É claro que não temos como fugir de alguns termos, de tão enraizados, e nem precisamos fazer isso: acredito que a língua é móvel e se modifica o tempo todo. Mas gosto de pensar que há limite para tudo.
Abra mão da técnica e simplifique sua mensagem
É preciso ter paciência para encontrar um jeito simples de falar sobre o seu trabalho.
Escrever e falar difícil, enfeitando demais, todo mundo consegue. O desafio é se comunicar de forma clara, sem ruídos, levando em conta o nível de conhecimento da outra pessoa. A simplicidade é admirável, mas dá um trabalhão.
Vale repensar como você expõe o seu trabalho: a ideia é que tanto uma criança quanto a sua avó seja capaz de compreender que diabos você está falando.

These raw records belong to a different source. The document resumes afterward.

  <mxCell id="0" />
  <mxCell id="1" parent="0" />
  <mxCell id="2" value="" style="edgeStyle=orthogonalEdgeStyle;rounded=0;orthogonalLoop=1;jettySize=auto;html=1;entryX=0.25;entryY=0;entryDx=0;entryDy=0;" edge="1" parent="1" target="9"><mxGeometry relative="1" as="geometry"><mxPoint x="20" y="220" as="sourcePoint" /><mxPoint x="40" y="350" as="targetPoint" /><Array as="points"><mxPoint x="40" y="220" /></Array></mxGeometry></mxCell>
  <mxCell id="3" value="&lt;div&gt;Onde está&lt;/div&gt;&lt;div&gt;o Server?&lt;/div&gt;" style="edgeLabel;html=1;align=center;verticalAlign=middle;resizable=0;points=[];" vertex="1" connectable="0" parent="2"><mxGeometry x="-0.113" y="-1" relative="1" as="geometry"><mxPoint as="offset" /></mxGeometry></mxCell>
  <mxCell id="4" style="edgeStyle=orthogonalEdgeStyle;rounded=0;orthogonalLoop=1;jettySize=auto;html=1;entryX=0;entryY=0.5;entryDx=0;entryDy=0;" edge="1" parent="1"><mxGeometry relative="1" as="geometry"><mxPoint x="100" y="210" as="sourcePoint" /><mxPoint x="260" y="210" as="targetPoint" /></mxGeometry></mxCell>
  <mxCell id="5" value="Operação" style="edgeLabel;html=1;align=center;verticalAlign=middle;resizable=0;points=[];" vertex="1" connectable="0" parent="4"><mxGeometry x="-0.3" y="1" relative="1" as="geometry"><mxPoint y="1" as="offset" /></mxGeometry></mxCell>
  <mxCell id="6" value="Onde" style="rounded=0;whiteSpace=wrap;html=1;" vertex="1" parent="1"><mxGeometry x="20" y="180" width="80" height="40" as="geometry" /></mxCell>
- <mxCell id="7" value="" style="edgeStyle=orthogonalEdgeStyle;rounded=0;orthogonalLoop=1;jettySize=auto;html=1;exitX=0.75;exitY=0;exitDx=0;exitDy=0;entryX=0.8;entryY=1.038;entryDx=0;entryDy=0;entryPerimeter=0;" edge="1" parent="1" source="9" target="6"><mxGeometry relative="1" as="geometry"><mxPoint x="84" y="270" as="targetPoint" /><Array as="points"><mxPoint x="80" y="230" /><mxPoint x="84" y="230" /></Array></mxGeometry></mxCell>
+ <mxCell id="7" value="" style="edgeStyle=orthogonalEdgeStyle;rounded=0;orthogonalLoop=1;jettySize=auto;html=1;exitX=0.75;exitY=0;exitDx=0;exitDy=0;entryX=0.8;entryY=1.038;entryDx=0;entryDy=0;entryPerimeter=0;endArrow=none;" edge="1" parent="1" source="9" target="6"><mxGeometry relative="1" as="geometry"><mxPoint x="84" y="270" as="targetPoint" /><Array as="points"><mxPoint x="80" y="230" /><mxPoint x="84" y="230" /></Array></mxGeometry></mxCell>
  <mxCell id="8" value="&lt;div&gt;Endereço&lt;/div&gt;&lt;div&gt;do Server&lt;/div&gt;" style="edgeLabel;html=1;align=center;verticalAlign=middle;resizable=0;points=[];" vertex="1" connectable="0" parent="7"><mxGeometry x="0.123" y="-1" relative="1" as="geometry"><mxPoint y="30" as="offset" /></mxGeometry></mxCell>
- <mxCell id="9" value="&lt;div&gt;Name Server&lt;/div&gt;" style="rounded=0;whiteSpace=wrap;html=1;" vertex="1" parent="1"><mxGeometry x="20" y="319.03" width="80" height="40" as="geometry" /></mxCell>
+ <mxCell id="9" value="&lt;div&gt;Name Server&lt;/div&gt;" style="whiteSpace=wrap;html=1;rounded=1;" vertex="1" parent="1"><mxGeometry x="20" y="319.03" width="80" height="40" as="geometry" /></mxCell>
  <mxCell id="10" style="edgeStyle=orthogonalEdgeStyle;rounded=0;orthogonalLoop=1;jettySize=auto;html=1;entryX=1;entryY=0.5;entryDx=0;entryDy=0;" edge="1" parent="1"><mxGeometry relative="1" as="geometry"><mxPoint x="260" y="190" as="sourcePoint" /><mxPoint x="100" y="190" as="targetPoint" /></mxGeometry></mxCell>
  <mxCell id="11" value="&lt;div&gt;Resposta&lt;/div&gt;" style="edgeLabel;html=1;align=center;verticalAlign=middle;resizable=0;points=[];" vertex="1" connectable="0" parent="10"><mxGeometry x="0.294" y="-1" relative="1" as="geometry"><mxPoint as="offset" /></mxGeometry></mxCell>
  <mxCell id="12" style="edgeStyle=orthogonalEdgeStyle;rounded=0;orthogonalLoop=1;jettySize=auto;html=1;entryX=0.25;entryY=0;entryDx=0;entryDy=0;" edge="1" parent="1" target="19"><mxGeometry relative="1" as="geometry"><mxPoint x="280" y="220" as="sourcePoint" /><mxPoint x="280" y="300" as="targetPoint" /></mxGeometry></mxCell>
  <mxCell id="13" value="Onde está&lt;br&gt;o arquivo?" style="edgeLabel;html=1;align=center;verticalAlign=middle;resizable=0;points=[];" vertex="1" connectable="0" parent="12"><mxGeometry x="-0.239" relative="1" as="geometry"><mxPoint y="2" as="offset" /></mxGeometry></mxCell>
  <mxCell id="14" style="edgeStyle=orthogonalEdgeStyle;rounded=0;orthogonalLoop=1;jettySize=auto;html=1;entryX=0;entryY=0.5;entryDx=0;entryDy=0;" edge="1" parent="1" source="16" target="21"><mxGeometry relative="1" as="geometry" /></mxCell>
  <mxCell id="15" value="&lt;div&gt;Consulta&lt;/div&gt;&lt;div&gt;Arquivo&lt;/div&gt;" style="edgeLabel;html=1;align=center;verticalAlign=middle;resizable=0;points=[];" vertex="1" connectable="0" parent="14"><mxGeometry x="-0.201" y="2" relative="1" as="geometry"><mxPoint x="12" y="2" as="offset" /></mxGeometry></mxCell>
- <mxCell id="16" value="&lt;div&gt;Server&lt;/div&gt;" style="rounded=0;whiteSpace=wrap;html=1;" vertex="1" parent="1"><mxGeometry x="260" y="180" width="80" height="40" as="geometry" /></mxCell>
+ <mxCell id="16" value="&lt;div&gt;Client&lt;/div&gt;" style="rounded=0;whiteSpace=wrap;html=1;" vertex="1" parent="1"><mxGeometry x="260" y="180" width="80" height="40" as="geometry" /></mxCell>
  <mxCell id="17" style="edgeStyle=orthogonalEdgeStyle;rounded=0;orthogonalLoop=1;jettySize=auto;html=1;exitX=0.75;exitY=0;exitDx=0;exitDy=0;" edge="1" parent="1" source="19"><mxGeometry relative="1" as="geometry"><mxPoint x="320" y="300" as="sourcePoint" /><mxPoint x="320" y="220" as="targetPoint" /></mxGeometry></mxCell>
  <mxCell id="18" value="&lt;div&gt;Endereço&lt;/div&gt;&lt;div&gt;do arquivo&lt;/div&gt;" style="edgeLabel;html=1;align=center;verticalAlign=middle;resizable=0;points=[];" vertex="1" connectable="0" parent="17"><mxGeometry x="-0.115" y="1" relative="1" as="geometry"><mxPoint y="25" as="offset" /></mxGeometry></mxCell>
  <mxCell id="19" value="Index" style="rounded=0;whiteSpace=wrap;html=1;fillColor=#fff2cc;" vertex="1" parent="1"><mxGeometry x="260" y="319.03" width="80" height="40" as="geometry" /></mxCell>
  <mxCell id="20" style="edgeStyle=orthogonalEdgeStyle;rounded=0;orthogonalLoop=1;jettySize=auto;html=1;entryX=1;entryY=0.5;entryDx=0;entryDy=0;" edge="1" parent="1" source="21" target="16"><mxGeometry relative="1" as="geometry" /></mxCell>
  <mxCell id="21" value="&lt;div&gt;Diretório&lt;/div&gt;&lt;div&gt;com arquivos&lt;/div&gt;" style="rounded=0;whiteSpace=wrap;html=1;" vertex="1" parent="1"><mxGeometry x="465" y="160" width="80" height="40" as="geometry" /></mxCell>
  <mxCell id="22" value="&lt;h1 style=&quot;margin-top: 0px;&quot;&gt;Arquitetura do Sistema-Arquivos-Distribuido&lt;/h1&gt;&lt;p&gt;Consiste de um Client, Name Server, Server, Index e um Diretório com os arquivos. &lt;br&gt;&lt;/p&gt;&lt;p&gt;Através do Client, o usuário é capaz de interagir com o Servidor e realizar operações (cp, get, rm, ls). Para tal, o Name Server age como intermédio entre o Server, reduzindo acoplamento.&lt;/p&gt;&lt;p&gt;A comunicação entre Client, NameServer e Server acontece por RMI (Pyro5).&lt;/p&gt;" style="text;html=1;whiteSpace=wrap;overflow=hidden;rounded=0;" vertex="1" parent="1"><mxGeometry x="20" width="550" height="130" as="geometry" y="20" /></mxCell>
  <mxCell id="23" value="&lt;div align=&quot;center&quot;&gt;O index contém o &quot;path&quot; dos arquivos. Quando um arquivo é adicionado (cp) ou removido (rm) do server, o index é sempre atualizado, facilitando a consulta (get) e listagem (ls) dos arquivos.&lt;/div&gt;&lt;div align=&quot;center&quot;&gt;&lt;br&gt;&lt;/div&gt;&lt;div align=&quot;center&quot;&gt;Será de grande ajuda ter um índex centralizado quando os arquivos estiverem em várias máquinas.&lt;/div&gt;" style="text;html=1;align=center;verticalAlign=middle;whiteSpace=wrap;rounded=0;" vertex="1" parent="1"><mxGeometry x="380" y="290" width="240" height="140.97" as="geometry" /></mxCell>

Pensando nisso, como explicar o lançamento de um e-book na Amazon, sem deixar as pessoas com aquela cara de quem engoliu uma meia?
Tente trocar por sinônimos. Se o termo é em inglês e não tão conhecido, please, traduza. Vamos a um exemplo?
Você pode trocar…
…e-book por livro eletrônico ou livro digital ou ainda livro que só pode ser lido no celular ou no computador;
…Amazon por loja virtual que vende livros ou livraria virtual ou vitrine virtual;
…Kindle por aparelho onde se lê o livro digital ou uma tela que você carrega pra cima e pra baixo ou ainda um aparelho digital usado para leitura;
…download por fazer uma cópia;
…e assim por diante!
Facilite as coisas para quem não conhece o que você conhece. Nem todo mundo teve a mesma chance que você e algumas pessoas recém entraram no universo digital. Não custa ser gentil. Afinal, anos atrás, alguém também te ensinou como usar um computador quadradão, lembra?
E mais: se hoje você tá viciada no estrangeirismo, falando crush no lugar de xodó, no mínimo, é porque teve mais contato com a língua inglesa do que muita gente.
Não force a barra: tem coisa que não muda
Uma das minhas tias mais amorosas é também uma das irmãs mais velhas do meu pai. Ela sabe usar o WhatsApp, mas e-book Kindle na Amazon foi um pouco demais.
O diálogo que se seguiu, dias após eu explicar o que era um e-book e como fazer o cadastro na Amazon, foi mais ou menos assim:
– E aí, tia, deu certo?
– Ah, consegui, sim. Pedi para a sua prima e ela ajeitou tudo aqui pra mim.
Balançando a cabeça, eu apenas sorri: a língua é mutável e nossa capacidade de aprender, infinita, mas algumas coisas, realmente, nunca mudam.